Elsewhere McCarthy — affirming that the line between genius and bum is sometimes so very thin — talked about trying his hardest not to work a regular job his whole life, refusing to take even big-money speaking engagements, and once getting kicked out of a $40-a-MONTH hotel because he just couldn’t afford it. What a guy. It was a good interview — simply nice to see the legend unearthed.
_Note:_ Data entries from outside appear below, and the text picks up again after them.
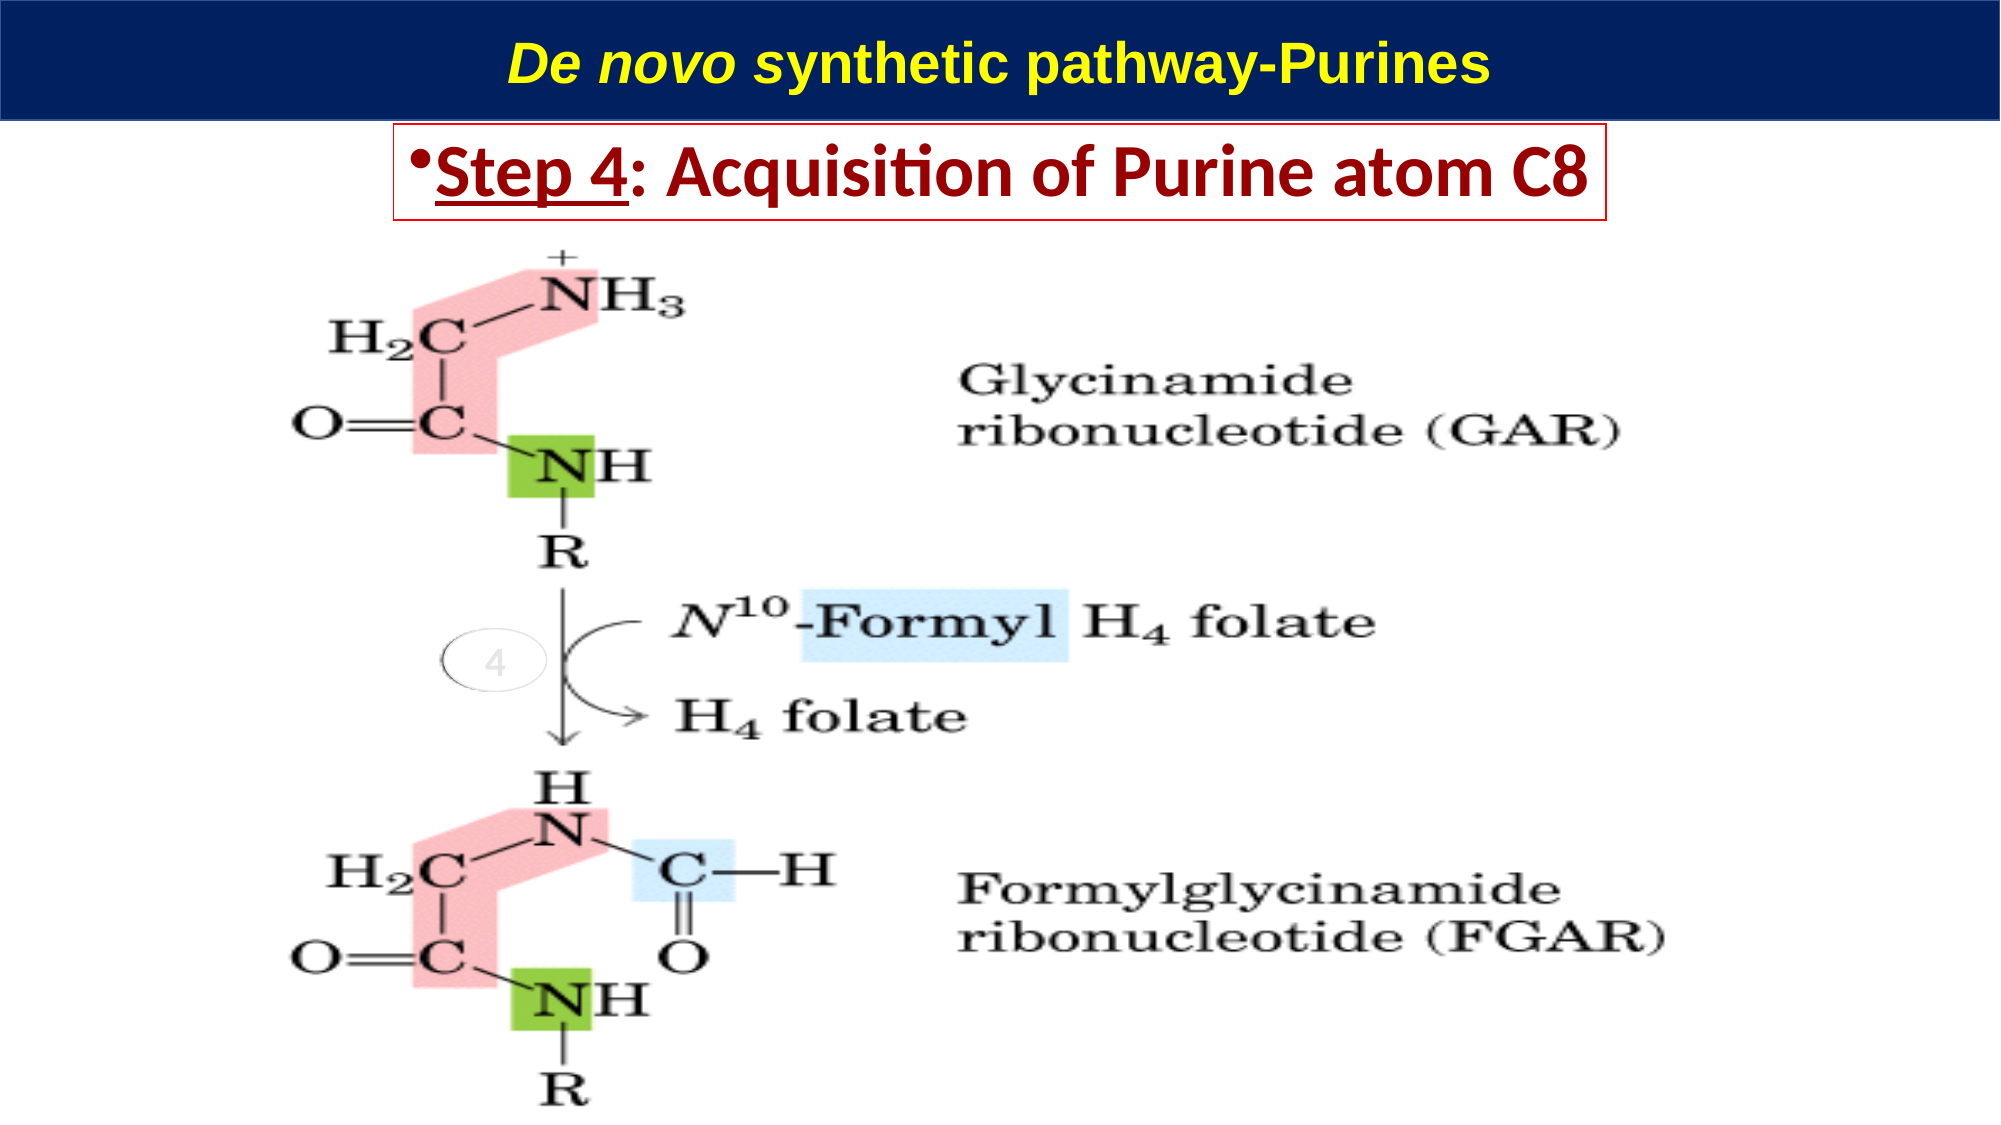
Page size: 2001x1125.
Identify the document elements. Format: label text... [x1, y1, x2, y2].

text_box Step 4: Acquisition of Purine atom C8 [393, 124, 1607, 220]
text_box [263, 234, 1702, 1125]
text_box De novo synthetic pathway-Purines [0, 0, 2000, 121]
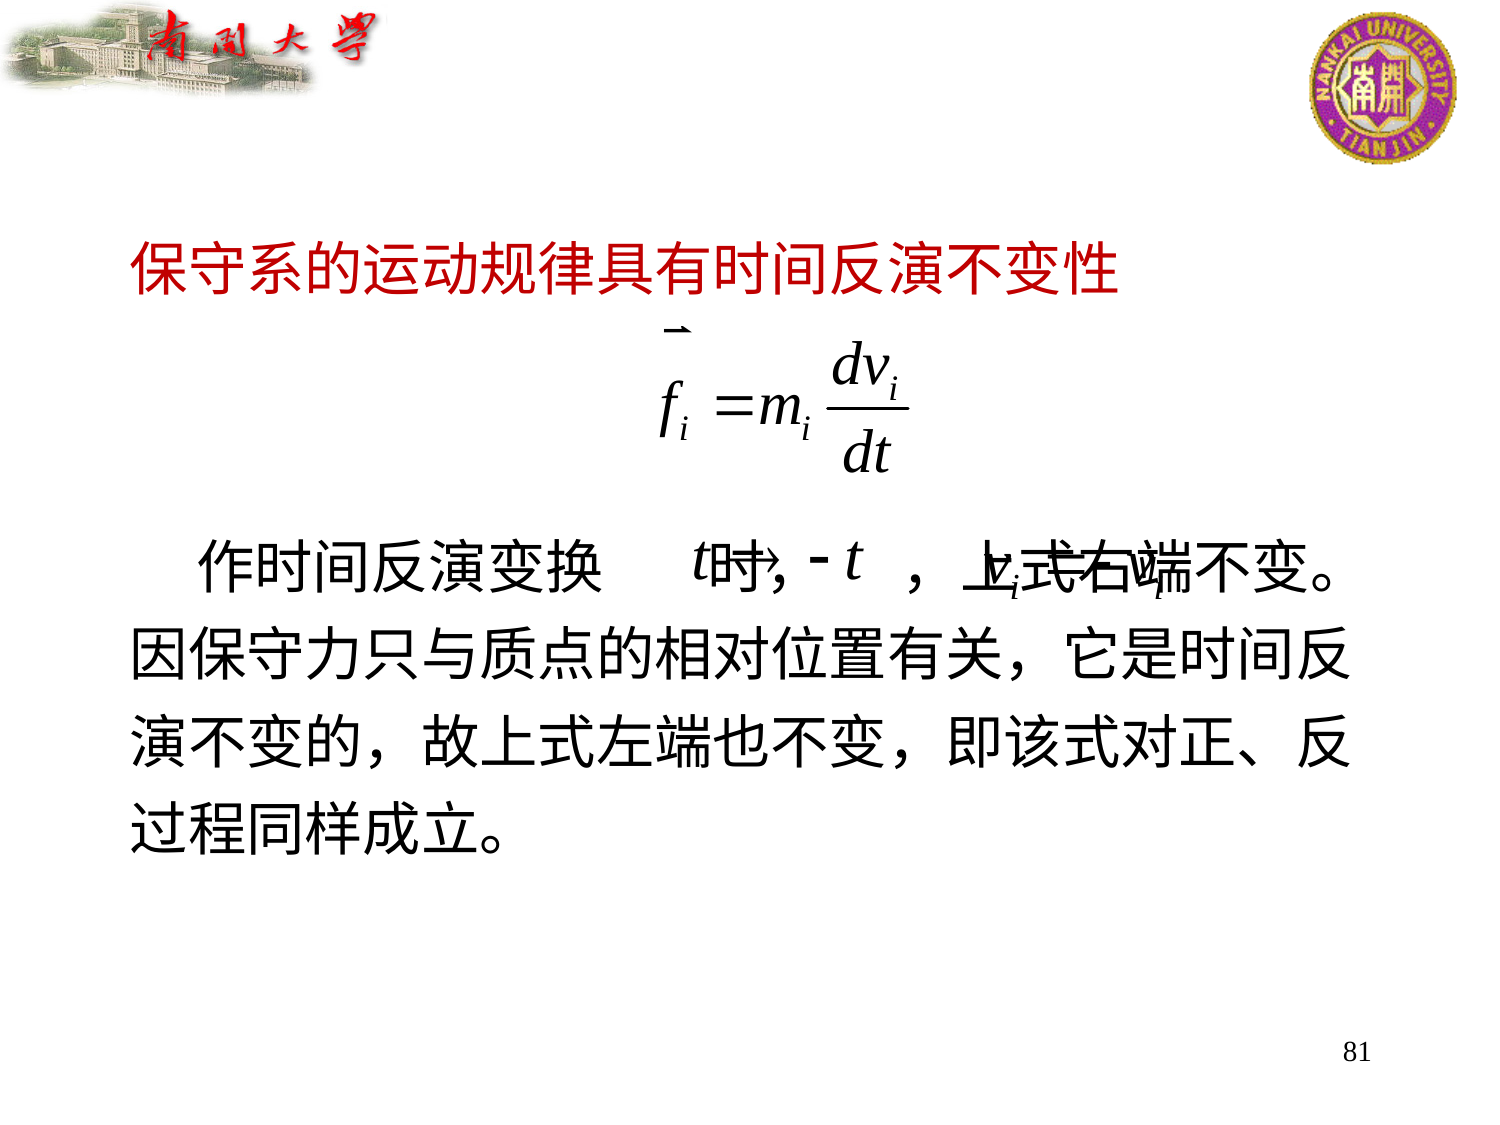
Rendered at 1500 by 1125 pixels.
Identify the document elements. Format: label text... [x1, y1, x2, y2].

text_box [974, 519, 1176, 616]
picture [0, 0, 388, 100]
slide_number 81 [1074, 1032, 1388, 1101]
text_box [114, 207, 1391, 1024]
picture [1262, 0, 1500, 178]
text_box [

The most surprising bit came when Oprah noted that the book’s apocalyptic vision would’ve seemed futuristic 25 years ago, whereas now it seems real. "Yes!" I thought. That’s what I love about The Road. From the first page, with the appearance of a beast "with eyes dead white and sightless as the eggs of spiders," the novel really made me believe the world could end, and the agony of that vision still follows me around months and months after I read it. Pick up The Road, Blood Meridian, or No Country for Old Men, and you’ll meet an author whose novels gets as dark as novels get, and so I expected him to take Oprah’s observation and bring his doomsday vision — "fires up on the hill" and everything else — into the homes of the Oprah-watching millions.
Instead he said, "Life is pretty damn good, even when it looks bad, and we should appreciate it more." A writer this bleak on the page feels this okay in real life? Who knew? No wonder he never gives interviews. And Oprah once again delivers us news no one else can get.
Anyway, what did you people think? Anybody else love The Road? Anybody else glad they got to meet Cormac McCarthy? Anybody else eager to read Oprah's next book club pick, Middlesex, by Jeffrey Eugenides?